Top of RECORDS SHOWN

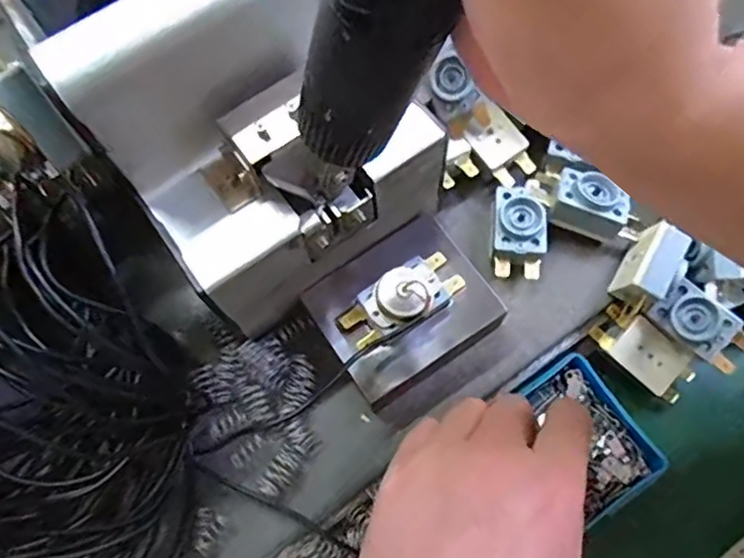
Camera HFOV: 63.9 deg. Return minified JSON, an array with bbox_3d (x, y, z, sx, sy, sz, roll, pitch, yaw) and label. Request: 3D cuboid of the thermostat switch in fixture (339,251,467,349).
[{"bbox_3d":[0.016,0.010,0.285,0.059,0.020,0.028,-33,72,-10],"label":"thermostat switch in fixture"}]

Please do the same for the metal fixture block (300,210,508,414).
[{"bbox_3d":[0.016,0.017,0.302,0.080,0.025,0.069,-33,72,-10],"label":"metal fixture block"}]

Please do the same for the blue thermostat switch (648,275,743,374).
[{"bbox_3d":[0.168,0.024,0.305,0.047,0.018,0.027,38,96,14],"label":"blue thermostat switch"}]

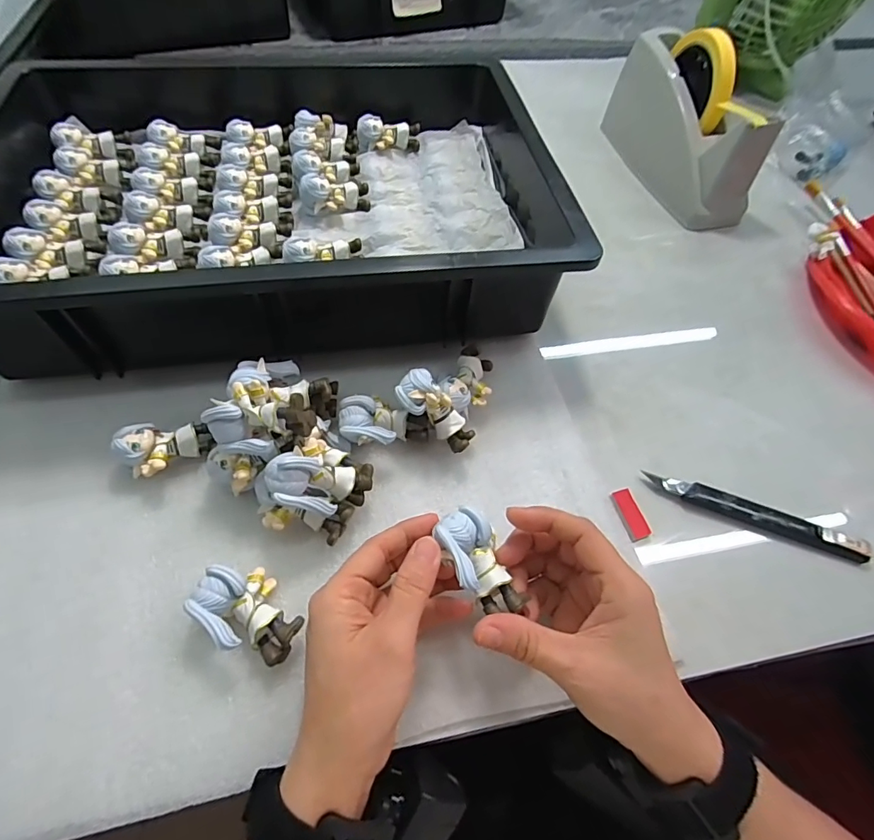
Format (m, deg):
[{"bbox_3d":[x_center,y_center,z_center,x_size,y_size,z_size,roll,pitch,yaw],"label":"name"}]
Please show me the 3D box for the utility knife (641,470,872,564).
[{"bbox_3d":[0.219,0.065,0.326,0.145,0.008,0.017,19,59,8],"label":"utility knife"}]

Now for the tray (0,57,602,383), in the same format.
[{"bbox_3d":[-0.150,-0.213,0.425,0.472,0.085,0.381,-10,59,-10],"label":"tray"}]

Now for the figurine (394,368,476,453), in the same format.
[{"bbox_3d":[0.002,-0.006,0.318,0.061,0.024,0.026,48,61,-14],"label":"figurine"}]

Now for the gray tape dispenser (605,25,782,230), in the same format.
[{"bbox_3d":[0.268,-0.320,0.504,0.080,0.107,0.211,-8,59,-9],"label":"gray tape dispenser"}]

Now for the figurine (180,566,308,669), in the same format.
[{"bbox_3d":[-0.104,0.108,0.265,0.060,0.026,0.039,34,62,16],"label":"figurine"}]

Bottom of RECORDS SHOWN

→ **REQUIRED ACTION**:
Every record should come back exactly as it is, though none of the pictures should.

→ **SOLUTION FOR THIS PROBLEM**:
Camera HFOV: 63.9 deg. Return minified JSON, an array with bbox_3d (x, y, z, sx, sy, sz, roll, pitch, yaw) and label. Request: 3D cuboid of the thermostat switch in fixture (339,251,467,349).
[{"bbox_3d":[0.016,0.010,0.285,0.059,0.020,0.028,-33,72,-10],"label":"thermostat switch in fixture"}]

Please do the same for the metal fixture block (300,210,508,414).
[{"bbox_3d":[0.016,0.017,0.302,0.080,0.025,0.069,-33,72,-10],"label":"metal fixture block"}]

Please do the same for the blue thermostat switch (648,275,743,374).
[{"bbox_3d":[0.168,0.024,0.305,0.047,0.018,0.027,38,96,14],"label":"blue thermostat switch"}]

Format (m, deg):
[{"bbox_3d":[x_center,y_center,z_center,x_size,y_size,z_size,roll,pitch,yaw],"label":"name"}]
Please show me the 3D box for the utility knife (641,470,872,564).
[{"bbox_3d":[0.219,0.065,0.326,0.145,0.008,0.017,19,59,8],"label":"utility knife"}]

Now for the tray (0,57,602,383), in the same format.
[{"bbox_3d":[-0.150,-0.213,0.425,0.472,0.085,0.381,-10,59,-10],"label":"tray"}]

Now for the figurine (394,368,476,453), in the same format.
[{"bbox_3d":[0.002,-0.006,0.318,0.061,0.024,0.026,48,61,-14],"label":"figurine"}]

Now for the gray tape dispenser (605,25,782,230), in the same format.
[{"bbox_3d":[0.268,-0.320,0.504,0.080,0.107,0.211,-8,59,-9],"label":"gray tape dispenser"}]

Now for the figurine (180,566,308,669), in the same format.
[{"bbox_3d":[-0.104,0.108,0.265,0.060,0.026,0.039,34,62,16],"label":"figurine"}]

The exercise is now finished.